Assigned task
Using the wake-word text, decide whether each statement agrees with it. Answer yes or no, and quote the words from the text that settle it. 1. The best keyword spotting systems reach 97-98% accuracy on the Google commandset. 2. A PiZero2 cannot run native tflite. 3. With the correct dataset, a classification model is heavier than an embedded model.

Source document
Segment Open

I think kahrendt inherited the dataset creation from openwakeword and for a classification model its not good and so the results you get are not surprising.
A classification model with the correct dataset is both lighter and more accurate than an embedded model for synthetic data such as OpenWakeWord.
Big data farmed tons of usage data, with highly detailed user profiles and has gold standard datasets and they can create very light, accurate models.
Whilst open source is in that catch-22 and doesn’t have an option to opt-in to capture device usage data and supply good meta-data. So is using synthetic data and rather bad synthetic data and some 101 errors in the audio processing of the dataset when they have purchased in silicon for speech enhancement.

Hopefully the massive leaps forward in inference engines, generative AI, ML and local compute power will enable some clever people to change all this at some point soon, and we can all have better wake words.

Its not needed as KWS with a good dataset are accurate and light. The datasets are needed and that is just on device recordings, with metadata so you can filter and balance for the KW of choice.
You can also do something called ondevice training but not sure if tf4micro supports it, but you could capture usage KW so a KWS would learn your voice.
We are not waiting for tech, but maybe the esp32 was a bad choice as a PiZero2 runs native tflite and definately can use fine tuned models.
Currently the dataset being produced by piper for KW, the manner they apply reverberation, applying noise and the !kw dataset are pretty bad.
They could be improved but that is down to the devs.
A classification model does nothing clever and like the old saying of ‘garbage in, garbage out’ the quality of the dataset sets the overall accuracy.
The Google commandset is a benchmark dataset that is deliberately bad to stress KWS and the top KWS manage 97-98% accuracy on that and with a good dataset and ondevice dataset capture very low compute KWS are extremely accurate.

Segment Closed

Extracted records

Segment Open

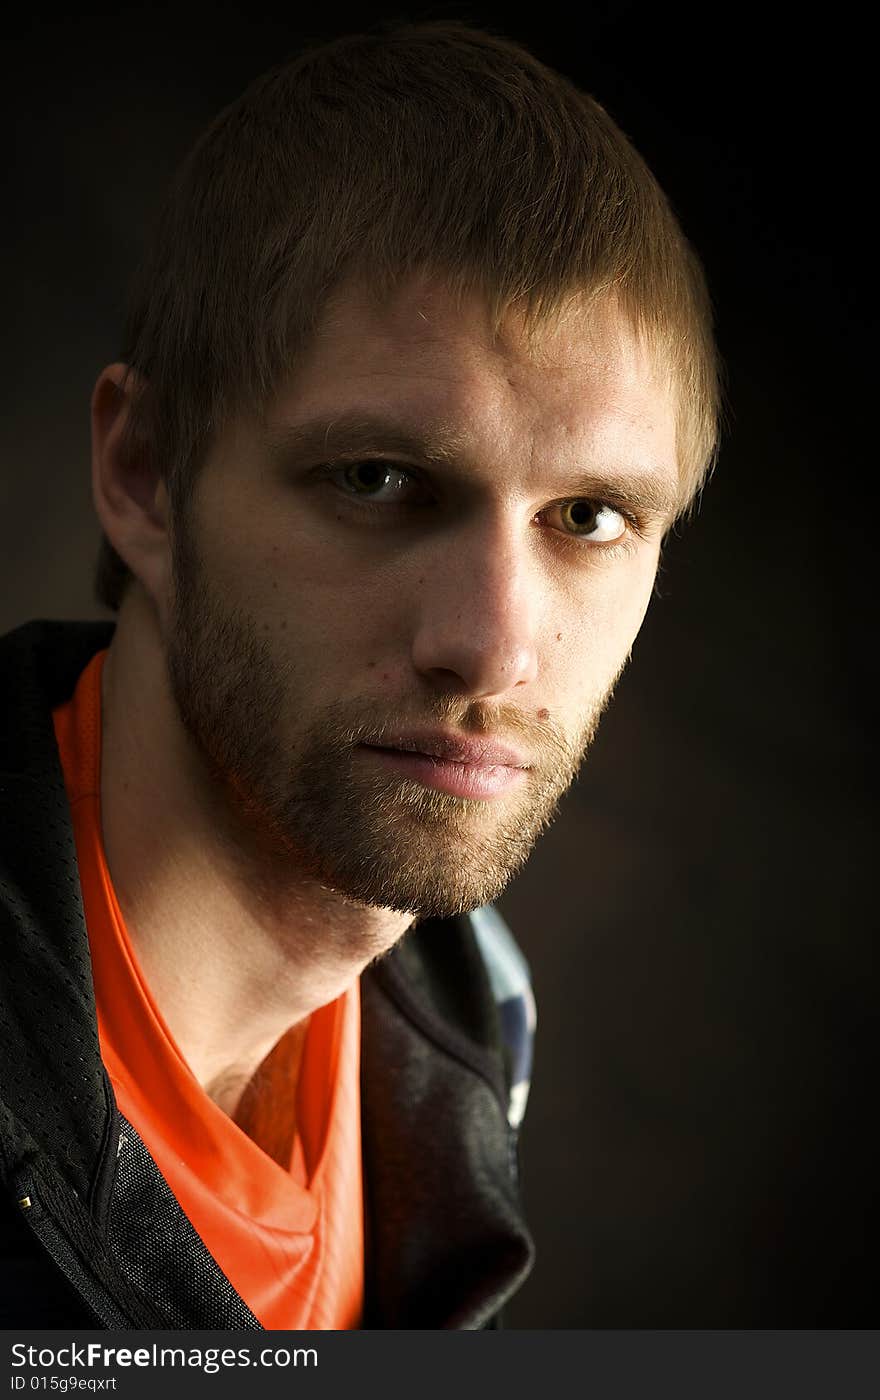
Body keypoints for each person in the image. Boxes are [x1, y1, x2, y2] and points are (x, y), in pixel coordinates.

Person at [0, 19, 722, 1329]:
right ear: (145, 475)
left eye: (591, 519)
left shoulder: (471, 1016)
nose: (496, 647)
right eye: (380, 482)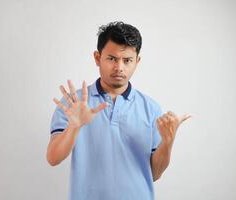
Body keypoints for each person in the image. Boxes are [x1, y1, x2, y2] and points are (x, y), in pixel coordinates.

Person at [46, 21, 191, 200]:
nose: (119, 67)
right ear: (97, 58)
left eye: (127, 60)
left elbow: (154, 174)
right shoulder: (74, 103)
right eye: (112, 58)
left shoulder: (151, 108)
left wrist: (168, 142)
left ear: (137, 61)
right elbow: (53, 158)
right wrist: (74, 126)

Segment Closed
Segment Open

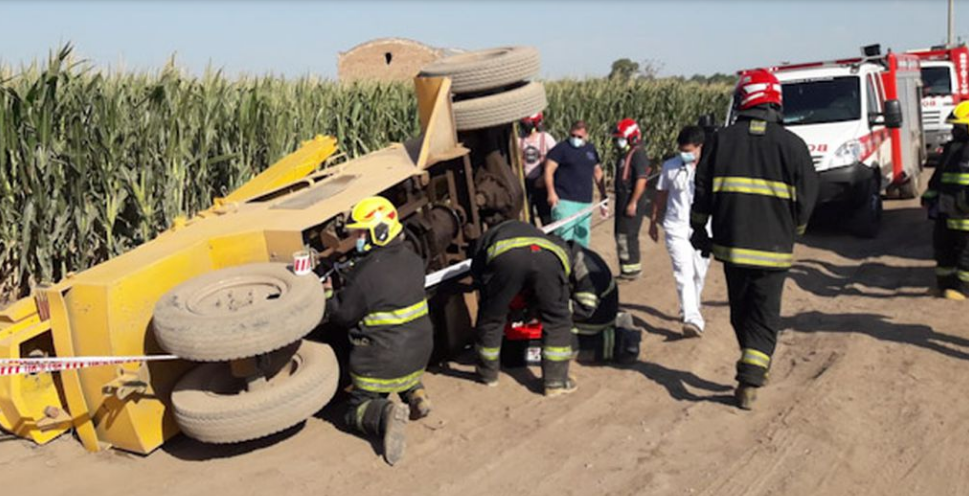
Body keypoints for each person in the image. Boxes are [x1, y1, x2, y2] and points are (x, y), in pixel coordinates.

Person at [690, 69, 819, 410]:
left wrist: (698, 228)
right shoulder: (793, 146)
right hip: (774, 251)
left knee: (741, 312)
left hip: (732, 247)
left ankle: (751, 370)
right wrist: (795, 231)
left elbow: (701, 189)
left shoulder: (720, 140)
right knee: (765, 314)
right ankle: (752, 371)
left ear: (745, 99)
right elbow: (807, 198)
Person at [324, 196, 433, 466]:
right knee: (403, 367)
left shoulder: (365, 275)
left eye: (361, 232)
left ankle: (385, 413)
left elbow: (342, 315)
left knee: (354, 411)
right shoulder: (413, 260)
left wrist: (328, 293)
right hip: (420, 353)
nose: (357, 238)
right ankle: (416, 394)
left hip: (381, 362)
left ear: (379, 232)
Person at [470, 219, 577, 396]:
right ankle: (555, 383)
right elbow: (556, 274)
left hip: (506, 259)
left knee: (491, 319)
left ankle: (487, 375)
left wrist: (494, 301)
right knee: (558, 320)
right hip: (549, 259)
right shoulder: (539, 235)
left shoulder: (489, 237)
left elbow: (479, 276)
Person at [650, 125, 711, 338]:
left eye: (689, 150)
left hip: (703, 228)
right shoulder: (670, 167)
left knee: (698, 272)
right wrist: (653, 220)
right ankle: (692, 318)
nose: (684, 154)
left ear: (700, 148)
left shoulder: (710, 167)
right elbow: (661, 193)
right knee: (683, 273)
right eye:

Segment Closed

Exercise response
1. Yes: "the top KWS manage 97-98% accuracy on that"
2. No: "a PiZero2 runs native tflite"
3. No: "both lighter and more accurate than an embedded model"